■ Problem requirements
Output nothing but the line containing "Online Business Forum." and the lines after it through the end of the material below, each reproduced exactly.

■ Data supplied
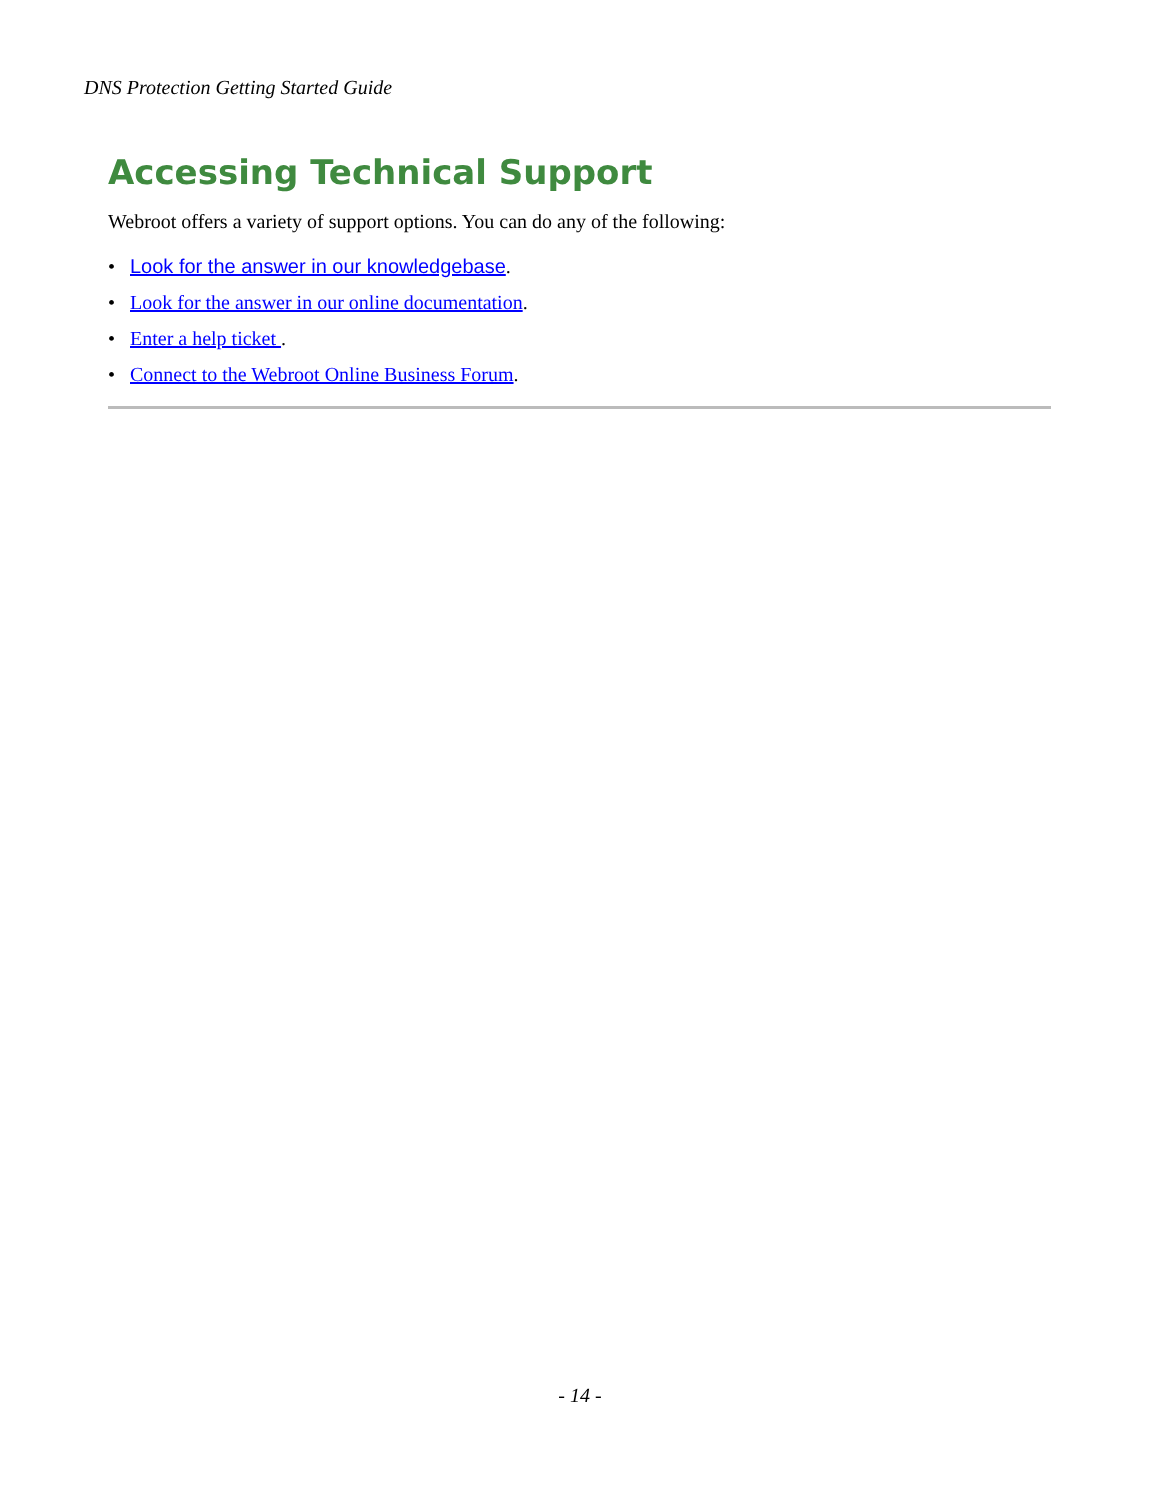DNS Protection Getting Started Guide
Accessing Technical Support
Webroot offers a variety of support options. You can do any of the following:
• Look for the answer in our knowledgebase.
• Look for the answer in our online documentation.
• Enter a help ticket .
• Connect to the Webroot Online Business Forum.
- 14 -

■ Your response
• Connect to the Webroot Online Business Forum.
- 14 -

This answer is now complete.